Those who follow this blog will be familiar with our petition to the U.S. Supreme Court, Hillcrest Property, LLP v. Pasco County, No. 14-864. You'll also be familiar with the County's brief in opposition to the U.S. Supreme Court taking this case up on certiorari, and with the overwhelming amici support we received from the National Association of Home Builders, the National Association of Realtors, the National Federation of Independent Small Businesses, the International Council of Shopping Centers, the National Multifamily Housing Council, and the Florida Home Builders.
And you'll probably recall that this case raises due process, exactions, and unconstitutional conditions issues that are similar to those the U.S. Supreme Court recently dealt with in Koontz v. St. Johns River Water Management District, 133 S. Ct. 2586, 2596 (2013). The Eleventh Circuit, though, ruled that any issues dealing with the facial constitutionality of the County's ordinances had to be raised within four years of their adoption. This case asked the U.S. Supreme Court to weigh in, and the reply brief was recently filed.
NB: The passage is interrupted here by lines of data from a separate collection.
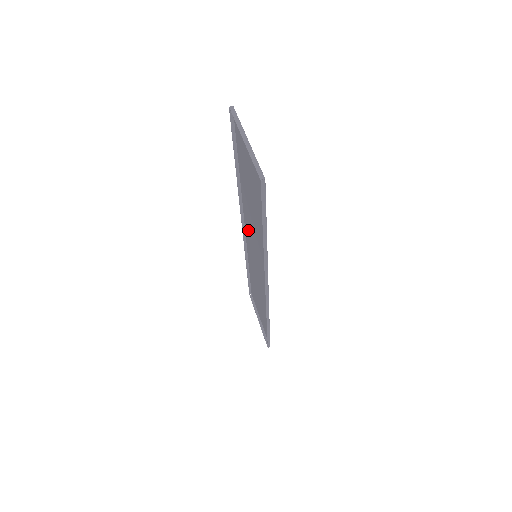
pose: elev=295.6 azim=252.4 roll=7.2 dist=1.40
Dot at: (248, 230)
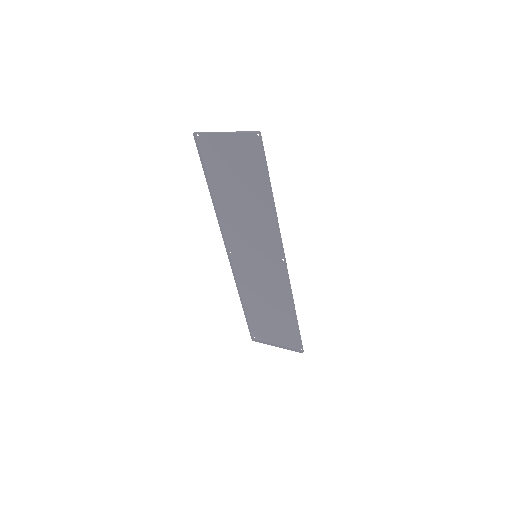
Dot at: (236, 245)
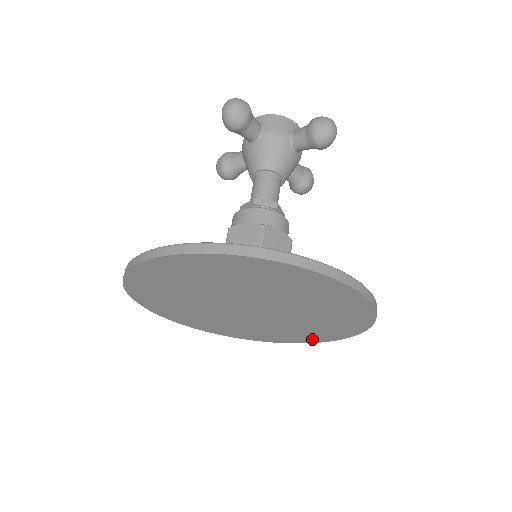
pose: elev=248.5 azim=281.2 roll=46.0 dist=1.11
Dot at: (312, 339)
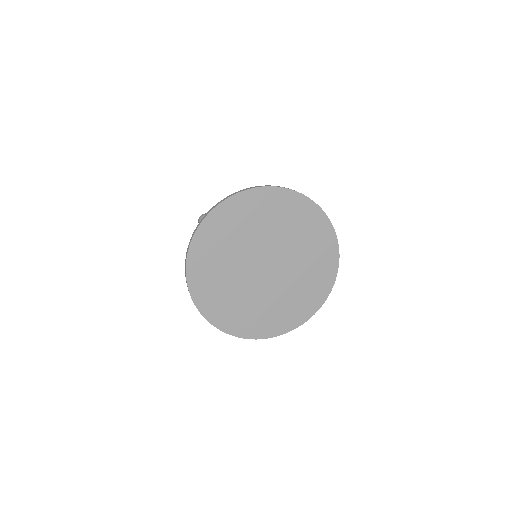
Dot at: (324, 288)
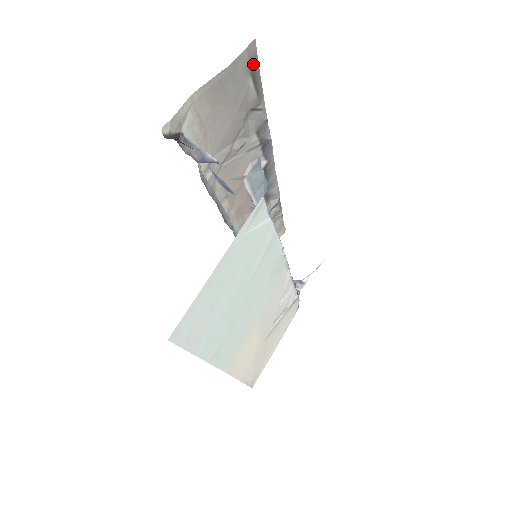
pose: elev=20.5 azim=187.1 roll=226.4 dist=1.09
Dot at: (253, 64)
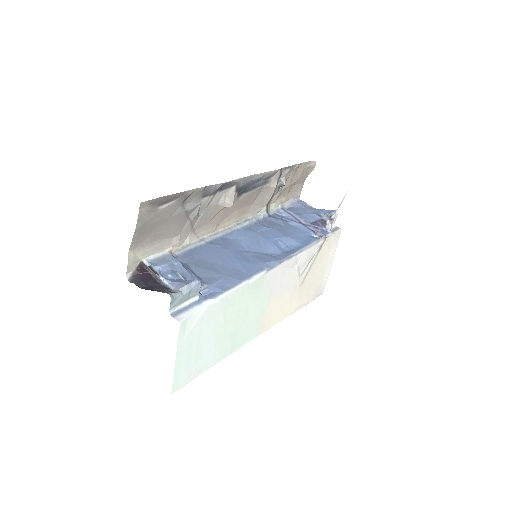
Dot at: (155, 203)
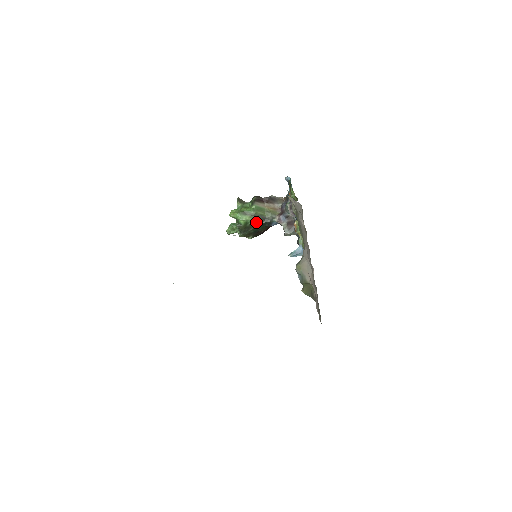
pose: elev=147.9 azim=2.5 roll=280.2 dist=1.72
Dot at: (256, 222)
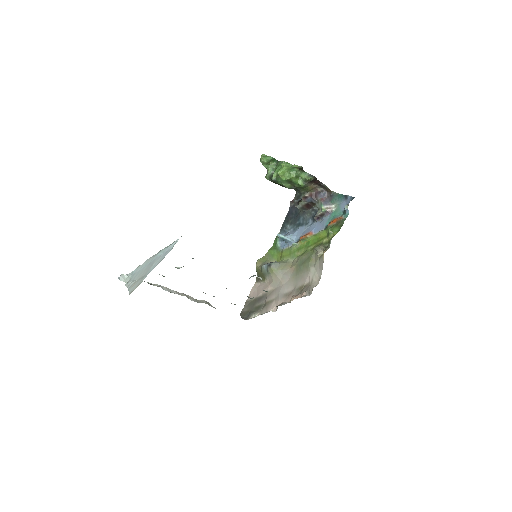
Dot at: (289, 188)
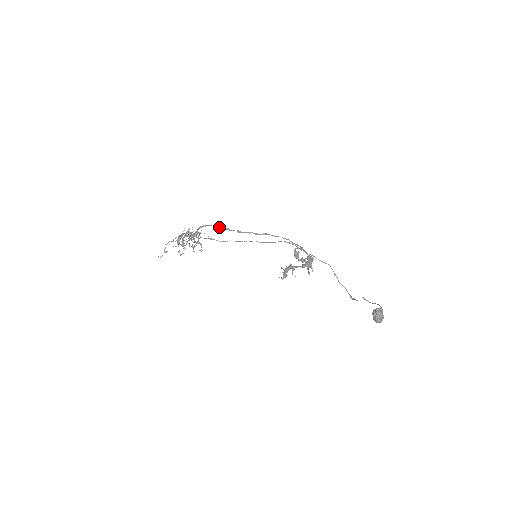
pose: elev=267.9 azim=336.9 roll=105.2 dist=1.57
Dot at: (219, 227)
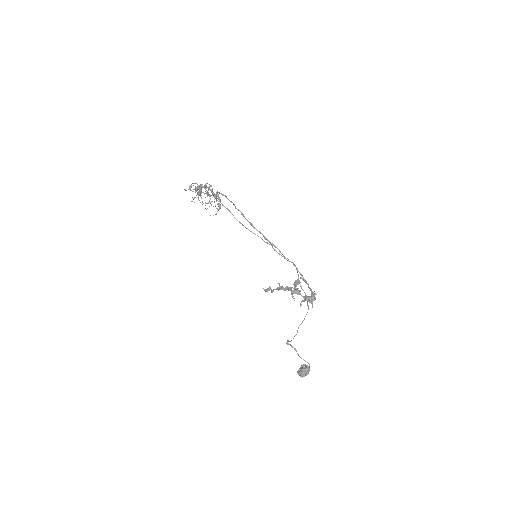
Dot at: occluded
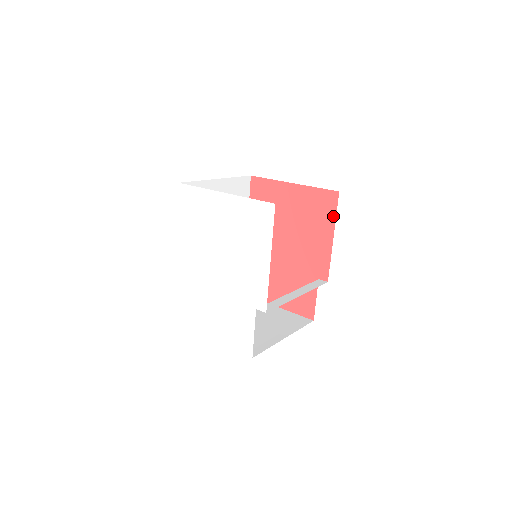
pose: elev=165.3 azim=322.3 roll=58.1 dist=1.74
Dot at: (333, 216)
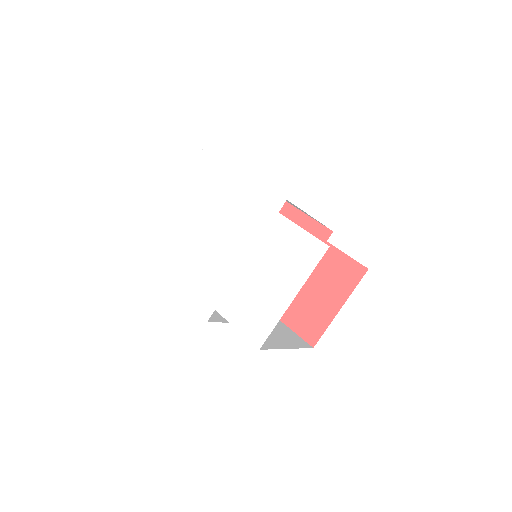
Dot at: occluded
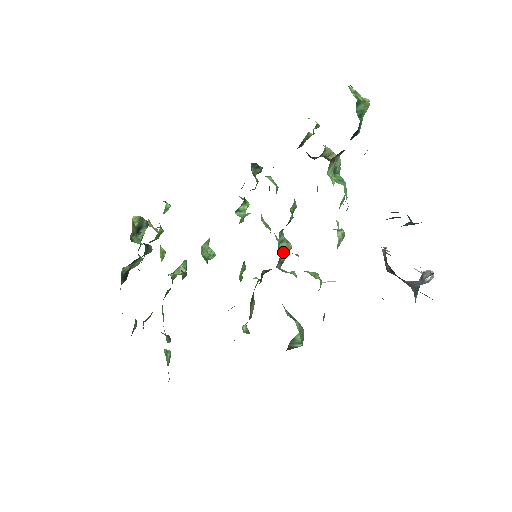
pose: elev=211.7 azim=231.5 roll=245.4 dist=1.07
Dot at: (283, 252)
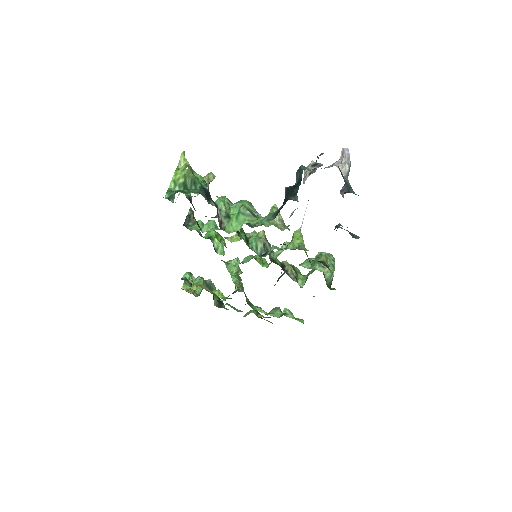
Dot at: (264, 250)
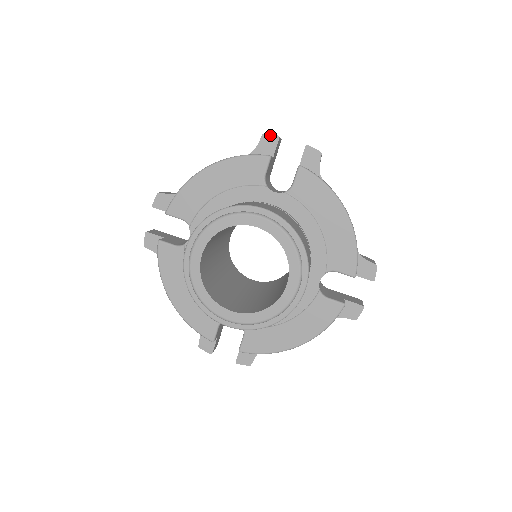
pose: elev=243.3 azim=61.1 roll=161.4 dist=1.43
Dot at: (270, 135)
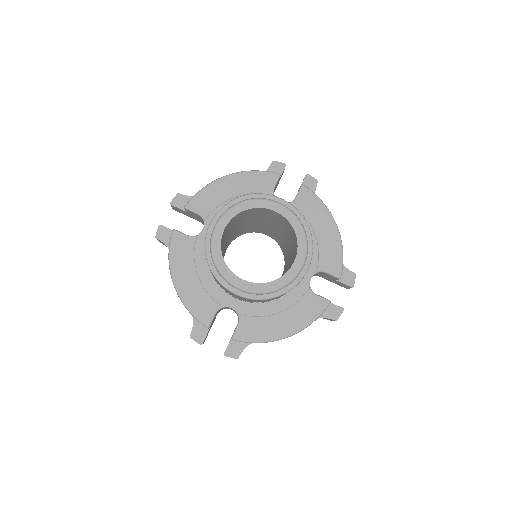
Dot at: (279, 162)
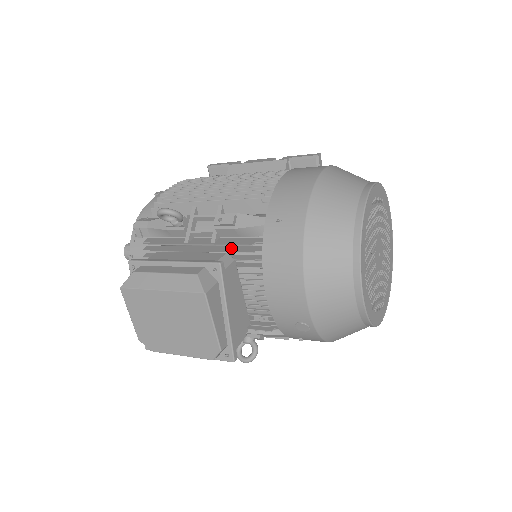
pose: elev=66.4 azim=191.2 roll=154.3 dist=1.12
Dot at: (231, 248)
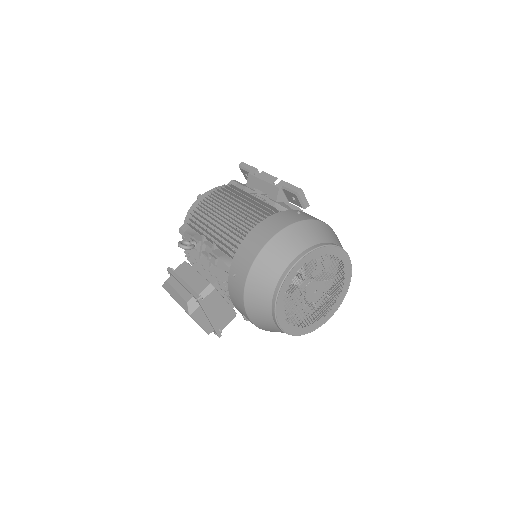
Dot at: occluded
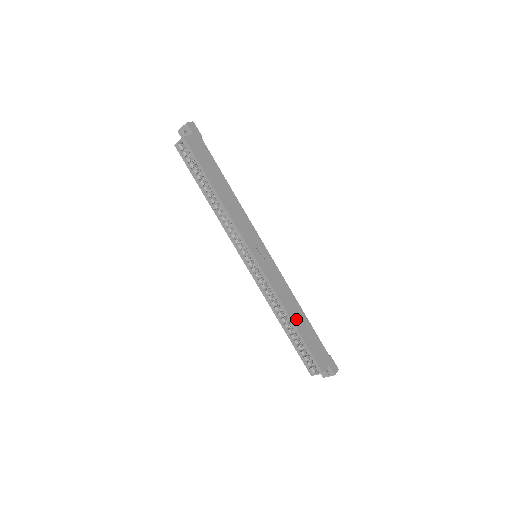
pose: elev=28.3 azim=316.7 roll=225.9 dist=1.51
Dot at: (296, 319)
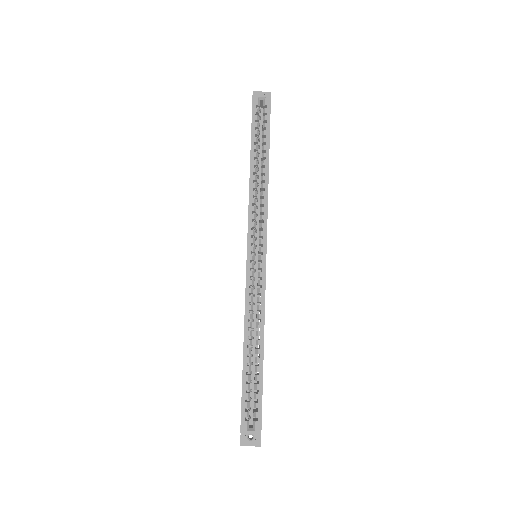
Dot at: occluded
As is my tradition when my firm or I am on a case or a brief, I leave commentary to others. For an interesting writeup, see Robert Thomas's post on the issue, where he concludes: "But regardless of the claim made or the remedy sought, if the challenge is in federal court, the plaintiff must show Article III standing, and must demonstrate some injury to itself as a result of the ordinance that is different from that of the general public. And we're not sure how that happened in Hillcrest until Hillcrest actually presented development proposal which triggered application of the Right of Way Preservation Ordinance."
Keep an eye on this one. It was on the conference list for Friday, April 17, so we could have an answer as soon as today on whether the Supreme Court will take it up.